Go's garbage collector is not magic — it still pauses. But it is tunable, predictable, and fast in a way that a JavaScript runtime's GC is not. More importantly, Go gives you the ability to reason about memory allocation in a way that lets you minimize GC pressure in the first place. The engine allocates as little as possible in the hot path. The result is evaluation latency that stays flat under load rather than spiking unpredictably.
What the API does
The API layer does everything else. User authentication. Session management. Persisting trades to the database. Calling Claude to evaluate news sentiment before a session starts. Serving the React frontend. Sending WebSocket updates to the browser. Managing the watchlist, the configuration, the post-session analysis.
None of this is latency-sensitive. A user loading their session history can wait 200 milliseconds. The pre-market briefing can take three seconds to generate — it involves multiple Claude API calls and is cached anyway. The WebSocket that pushes price updates to the browser runs on a three-second poll cycle. These are human timescales, not market timescales.
TypeScript and Bun are the right tools for this layer. The ecosystem is enormous. The Claude SDK is first-class TypeScript. Prisma handles the database with full type safety. The development speed is materially faster than Go for this kind of work — HTTP routing, middleware, request validation, ORM queries. You write less code and it breaks in more legible ways.
Why the boundary matters
The reason to keep these two layers separate is not performance alone. It is isolation.
When the API layer handles a slow Claude API call — three seconds to generate a market briefing — that slowness is contained. It does not affect signal evaluation. The Go engine does not know the API exists. It reads from Kafka, writes to Kafka, and evaluates signals. If the API process crashes, the engine continues running. If the engine crashes, the API continues serving the frontend.
This independence has operational consequences. You can restart the API without restarting the engine. You can deploy a change to the session management logic without touching anything in the signal evaluation path. You can scale them independently if you need to — though in practice, the engine is so lightweight that this has never been necessary.
The alternative — a single TypeScript process doing everything — would work fine in paper trading. In live trading, the first time a Claude API call blocks for five seconds during active market hours, the signal evaluation queue backs up and you miss entries. The boundary does not prevent this failure mode. It makes it impossible.
The general principle
Not every system needs two languages. Most systems are better off with one. The maintenance overhead of a polyglot architecture is real — two build systems, two test harnesses, two sets of deployment concerns, a communication layer between them.
The question to ask is not "would Go be faster here?" It almost always would be. The question is "does the performance characteristic of this component matter enough to justify the cost of isolating it?" For most components in most systems, the answer is no.

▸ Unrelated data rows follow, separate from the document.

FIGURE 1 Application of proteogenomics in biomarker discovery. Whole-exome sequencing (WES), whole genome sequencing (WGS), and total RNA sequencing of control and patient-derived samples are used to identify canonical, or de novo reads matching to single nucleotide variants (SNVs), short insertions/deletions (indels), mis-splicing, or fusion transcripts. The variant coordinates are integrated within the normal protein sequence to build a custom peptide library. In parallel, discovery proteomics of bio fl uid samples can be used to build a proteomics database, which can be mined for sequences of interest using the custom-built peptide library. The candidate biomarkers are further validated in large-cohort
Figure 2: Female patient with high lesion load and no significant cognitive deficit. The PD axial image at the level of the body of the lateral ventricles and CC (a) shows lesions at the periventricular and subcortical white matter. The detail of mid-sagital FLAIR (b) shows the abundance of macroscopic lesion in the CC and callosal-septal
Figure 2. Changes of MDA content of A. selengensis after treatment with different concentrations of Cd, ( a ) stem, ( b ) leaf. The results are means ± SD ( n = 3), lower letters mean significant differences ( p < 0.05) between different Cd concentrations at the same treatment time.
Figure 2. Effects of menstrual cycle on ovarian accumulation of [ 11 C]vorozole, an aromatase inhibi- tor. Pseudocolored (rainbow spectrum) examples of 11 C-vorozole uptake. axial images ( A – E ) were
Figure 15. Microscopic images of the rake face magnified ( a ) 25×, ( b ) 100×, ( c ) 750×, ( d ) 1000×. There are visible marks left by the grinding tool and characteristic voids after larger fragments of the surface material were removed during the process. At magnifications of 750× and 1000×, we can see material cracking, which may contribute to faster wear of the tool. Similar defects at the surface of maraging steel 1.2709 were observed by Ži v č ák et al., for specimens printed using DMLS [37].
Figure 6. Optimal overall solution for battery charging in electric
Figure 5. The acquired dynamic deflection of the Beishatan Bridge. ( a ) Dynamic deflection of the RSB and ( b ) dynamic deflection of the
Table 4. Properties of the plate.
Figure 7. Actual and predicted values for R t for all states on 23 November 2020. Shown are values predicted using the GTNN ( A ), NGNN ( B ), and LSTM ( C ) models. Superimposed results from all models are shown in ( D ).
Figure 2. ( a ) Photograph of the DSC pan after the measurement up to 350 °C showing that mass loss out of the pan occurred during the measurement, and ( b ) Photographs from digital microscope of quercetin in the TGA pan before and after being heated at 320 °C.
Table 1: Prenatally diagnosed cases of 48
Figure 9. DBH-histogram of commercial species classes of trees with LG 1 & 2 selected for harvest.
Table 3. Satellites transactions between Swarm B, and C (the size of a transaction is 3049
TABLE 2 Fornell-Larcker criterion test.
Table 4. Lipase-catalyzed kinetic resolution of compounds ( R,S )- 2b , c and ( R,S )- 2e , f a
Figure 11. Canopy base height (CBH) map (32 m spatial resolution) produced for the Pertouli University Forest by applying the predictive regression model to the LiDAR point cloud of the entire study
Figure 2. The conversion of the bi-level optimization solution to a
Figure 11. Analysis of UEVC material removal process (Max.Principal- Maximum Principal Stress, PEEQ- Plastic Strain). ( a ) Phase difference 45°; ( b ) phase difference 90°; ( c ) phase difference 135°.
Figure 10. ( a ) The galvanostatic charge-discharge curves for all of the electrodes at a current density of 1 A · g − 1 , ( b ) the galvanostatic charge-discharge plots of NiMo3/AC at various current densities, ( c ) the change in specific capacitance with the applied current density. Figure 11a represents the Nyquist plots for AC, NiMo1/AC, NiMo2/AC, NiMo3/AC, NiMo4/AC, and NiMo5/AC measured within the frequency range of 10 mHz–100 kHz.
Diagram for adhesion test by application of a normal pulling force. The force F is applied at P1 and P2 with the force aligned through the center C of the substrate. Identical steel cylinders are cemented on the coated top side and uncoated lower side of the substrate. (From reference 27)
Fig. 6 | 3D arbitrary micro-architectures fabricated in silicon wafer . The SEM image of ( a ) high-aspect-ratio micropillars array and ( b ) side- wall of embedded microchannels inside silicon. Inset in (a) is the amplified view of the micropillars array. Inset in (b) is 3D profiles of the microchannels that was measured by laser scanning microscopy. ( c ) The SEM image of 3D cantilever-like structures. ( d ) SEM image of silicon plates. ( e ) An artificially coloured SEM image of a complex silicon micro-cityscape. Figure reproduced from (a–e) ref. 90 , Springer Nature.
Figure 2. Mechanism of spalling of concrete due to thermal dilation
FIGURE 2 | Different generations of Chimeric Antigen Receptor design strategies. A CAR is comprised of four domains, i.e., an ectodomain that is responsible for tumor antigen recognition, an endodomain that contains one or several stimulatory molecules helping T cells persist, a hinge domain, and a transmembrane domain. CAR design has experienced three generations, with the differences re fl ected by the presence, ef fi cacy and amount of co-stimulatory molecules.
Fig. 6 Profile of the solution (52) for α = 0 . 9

For a signal engine in a live trading system, the answer is yes — and the isolation is valuable independently of the performance gain.
Use the right tool for each problem. Keep the boundaries clean. Make sure the boundary serves a purpose you can name, not just a preference you cannot justify.
The engine is not the API because they are doing fundamentally different things under fundamentally different constraints. The language choice follows from that. The separation of processes follows from that. The architecture is not clever. It is just honest about what each part of the system actually needs.